Email: okuda@typhoon.cm.me.ynu.ac.jp, anan@typhoon.cm.me.ynu.ac.jp

 

ABSTRACT

It has been known that the disadvantage of HPF is the difficulty in attaining the high parallel efficiency for problems involving unstructured grids, such as the finite elements. In HPF we have to program so that the compiler could get the parallelism, maintain the load balance and minimize communications as much as possible. For the large-scale analysis it is important to reduce unnecessary and redundant data-copying procedures made by the compilers in order to efficiently utilize memory storage.

In this study, Poisson's Equation was numerically evaluated by the Element-by-Element (EBE) Finite Element Method under parallel environment using the HPF. A principal virtue of this scheme is that element contributions are computed independently. The EBE methodology allows for the circumvention of the global matrix assembly procedure, and moreover, by restructuring the Conjugate Gradient algorithm at the element level, the total storage space can be economized. In order to attain the high parallel efficiency, all data structures have been completely altered to node-base, instead of the mixtures of node, element based data. The procedure above may be considered as Node-by-Node finite element scheme. It is worth noting that through the above process, the generation of useless data-copying procedures has also been reduced, because the frequency which refers to the indirect address decreases. 

In general, because the processors (PEs) are distributed, in order to efficiently carry out large-scale analysis in MPP (Massively Parallel Processors) environments, the DDM (Domain Decomposition Method) is applied to the analysis model. It has been known that the partitioning has great influence on the parallel efficiency. In this study, the Greedy partitioning algorithm for the message-passing style of parallel computations developed by Farhat was modified for the data-parallel EBE FEM to maintain load balance and to minimize communications among the processors. This was made possible by reordering the element and node ID numbers. The authors report its effectiveness in reducing the necessary computation time in MPP environments.
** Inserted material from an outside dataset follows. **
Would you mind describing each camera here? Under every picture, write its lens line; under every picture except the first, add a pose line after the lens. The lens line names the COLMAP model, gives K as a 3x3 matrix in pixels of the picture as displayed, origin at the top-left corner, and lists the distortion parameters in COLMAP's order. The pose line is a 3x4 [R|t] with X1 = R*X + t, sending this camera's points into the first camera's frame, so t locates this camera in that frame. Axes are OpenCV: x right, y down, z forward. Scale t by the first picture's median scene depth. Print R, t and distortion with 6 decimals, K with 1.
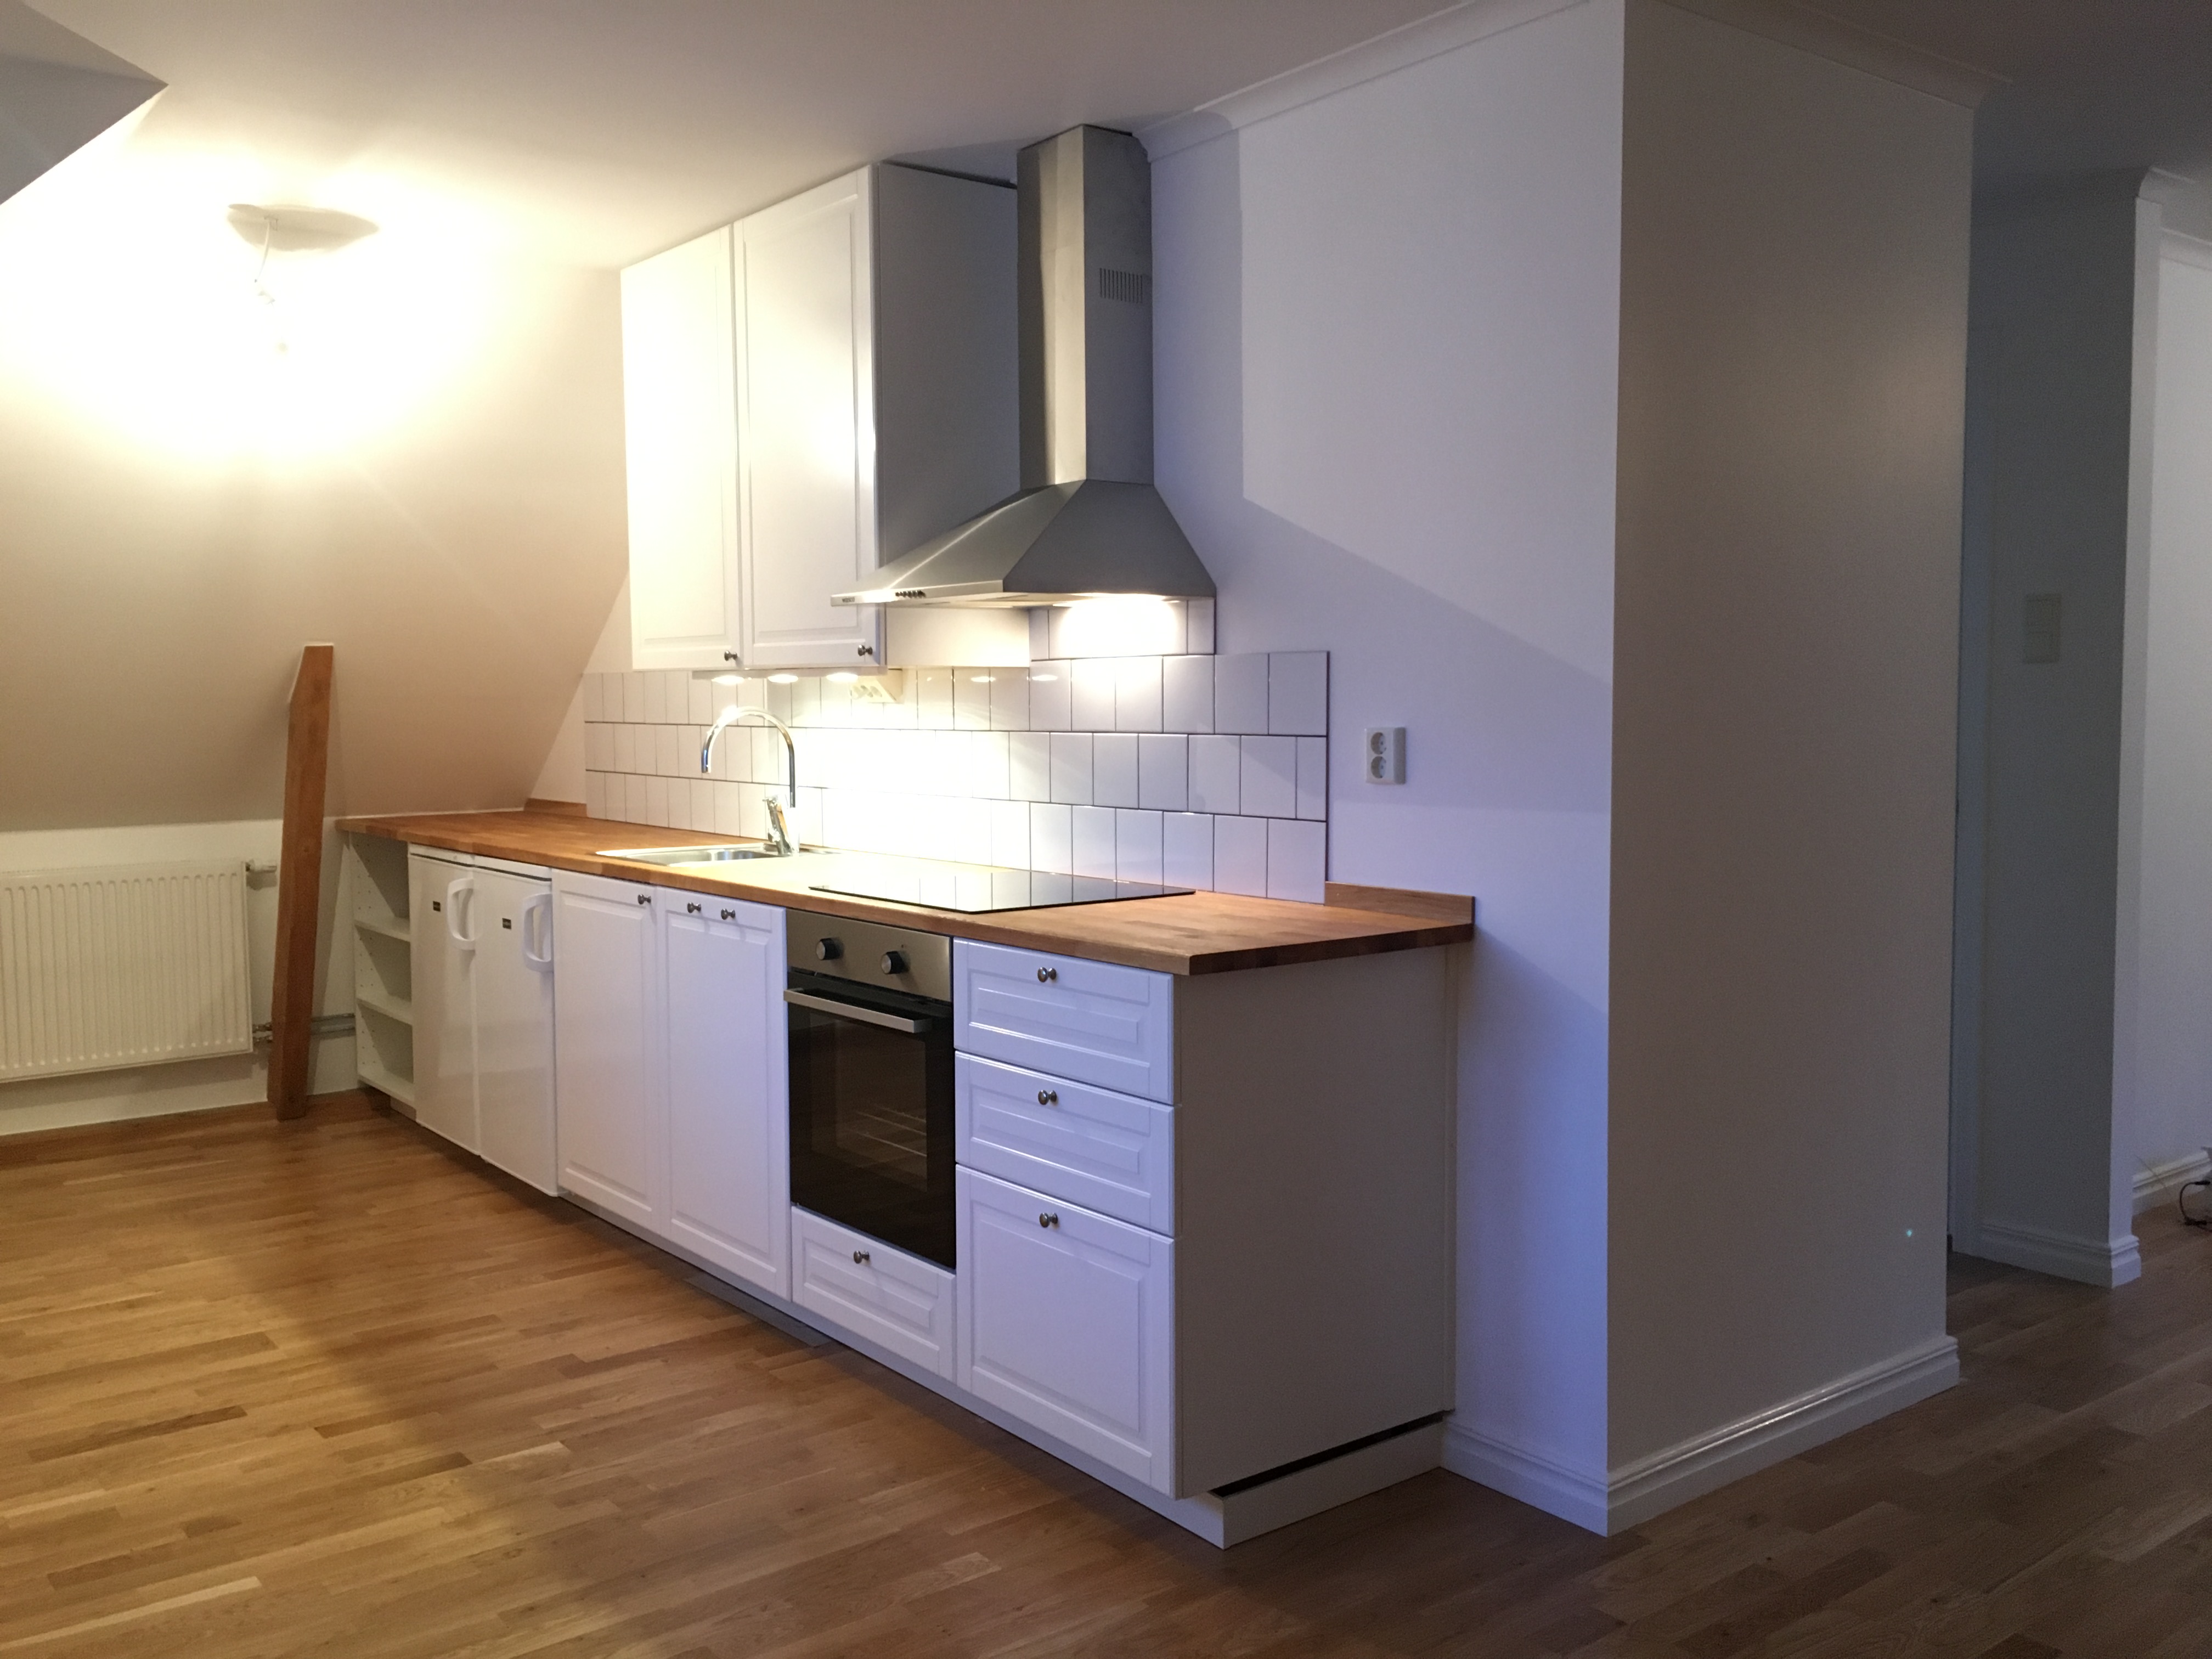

The parallel machine implemented for the computations is SX-4, made up of 4 nodes with total of 32 PEs, however, the inter-nodal computations were not permitted at this time. The HPF compiler used is the HPF/SX version 3.0 which supports HPF 1.1. The Poisson's Equation was numerically evaluated for a subway station model involving unstructured grids and approximately 200,000 nodes. The effect of the reordering scheme was studied through the acquired computation time and parallel efficiency. The CPU time for computing Poisson's equation was measured, which CG solver was cut off at 100 iterations. In the case of computation involving 16 PEs, reordering scheme has shown its effectiveness, where improvements were made from 17 seconds to 14 seconds in computational time, and from 59% to 75% in parallel efficiency, respectively. This result is equivalent to that of message-passing type code, where 13 seconds for computational time and 79% for parallel efficiency were recorded. Improvements in the parallel efficiency were achieved by the reordering of element and node numbers for three-dimensional problems involving unstructured grids in HPF.